Admittedly, I have much trouble understanding these men, especially
those of them who decide to run for higher office despite having at
one time or another in their past sent photos of their genitalia
into the digital ether. And when it comes to men running for office
who have sexually assaulted women in the past and who apparently
believe not a single one of these women is going to step forward…I
must say that most voters are not so stupid as to believe that
sexually harassing or assaulting women is just another wrinkle in
the blanket of your career.
I can see why a man in power might think his past behavior toward
women is so much water under the bridge that spans his life,
however. After all, Donald Trump has openly admitted to sexually
assaulting women—lovingly referring to this act as “grabbing them by
the pussy.” And in his case, we all know what happened. Since what
happened was exactly nothing, I can understand the thinking behind a
man’s mistaken belief that nothing, perforce, would or will ever
happen to him. Even if some random woman does come forward to
declare his unfitness for office based her past experience with the
man in question, history shows us that no one will believe her
words. Witness Anita Hill. Witness Christine Blasey Ford. Witness
the Epstein survivors. Indeed, it seems that only Harvey Weinstein
has been held to account for his assaults upon women and it’s
probable that, had not the likes of household-name actresses stepped
forward, he may well have slithered out of what he now is doing,
which is cooling his jets for 23 years in a New York prison and 16
years in a California prison thanks in part to Ashley Judd, Rose
McGowan, Gwyneth Paltrow, Angelina Jolie, Uma Thurman, Mira Sorvino,
Annabella Sciorra, Asia Argento, Lupita Nyong’o, and Selma Hayek.

• **DATA EXTRACT**:

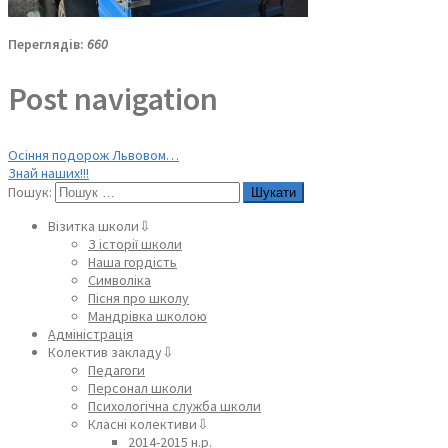
Переглядів:
660
Post navigation
Осіння подорож Львовом…
Знай наших!!!
Пошук:
Візитка школи⇩
З історії школи
Наша гордість
Символіка
Пісня про школу
Мандрівка школою
Адміністрація
Колектив закладу⇩
Педагоги
Персонал школи
Психологічна служба школи
Класні колективи⇩
2014-2015 н.р.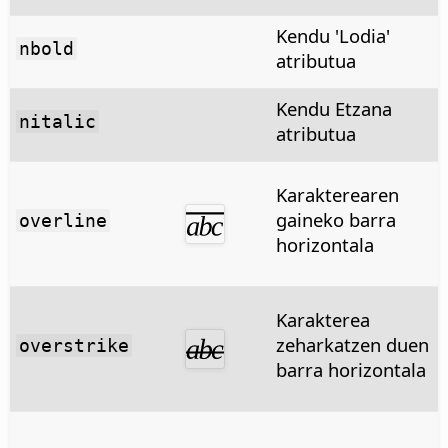
Kendu 'Lodia'
nbold
atributua
Kendu Etzana
nitalic
atributua
Karakterearen
gaineko barra
overline
horizontala
Karakterea
zeharkatzen duen
overstrike
barra horizontala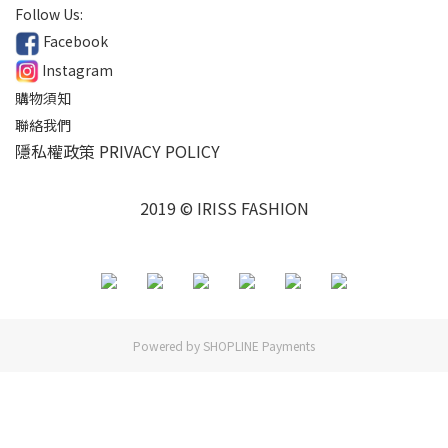
Follow Us:
Facebook
Instagram
購物須知
聯絡我們
隱私權政策 PRIVACY POLICY
2019 © IRISS FASHION
Powered by
SHOPLINE Payments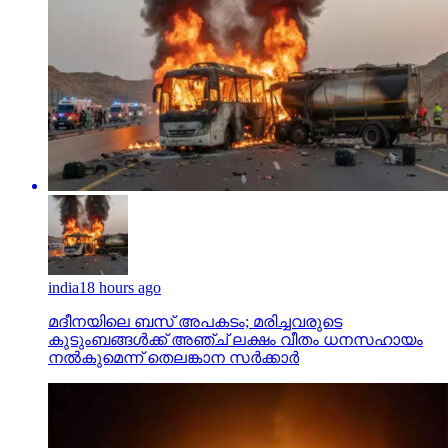
india
18 hours ago
മദീനയിലെ ബസ് അപകടം; മരിച്ചവരുടെ
കുടുംബങ്ങള്‍ക്ക് അഞ്ച് ലക്ഷം വീതം ധനസഹായം
നല്‍കുമെന്ന് തെലങ്കാന സര്‍ക്കാര്‍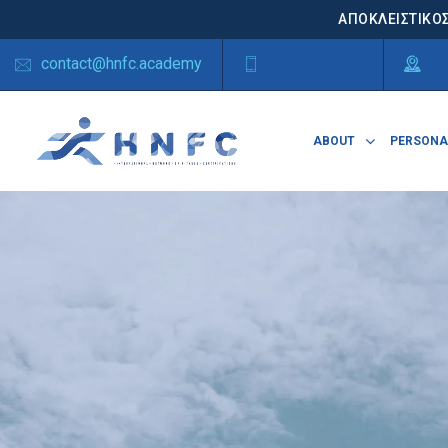
ΑΠΟΚΛΕΙΣΤΙΚΟΣ
contact@hnfc.academy
210 6771282
Αγ
ABOUT
PERSONA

• **REQUIRED TASKS**:
a – In the essay on men seeking office, how many years is Harvey Weinstein serving in a New York prison?
b – Write out the essay's text from "Admittedly, I have" to "of your career.", word for word.

• **COMPLETED EXERCISE**:
a – 23 years.

b –
Admittedly, I have much trouble understanding these men, especially
those of them who decide to run for higher office despite having at
one time or another in their past sent photos of their genitalia
into the digital ether. And when it comes to men running for office
who have sexually assaulted women in the past and who apparently
believe not a single one of these women is going to step forward…I
must say that most voters are not so stupid as to believe that
sexually harassing or assaulting women is just another wrinkle in
the blanket of your career.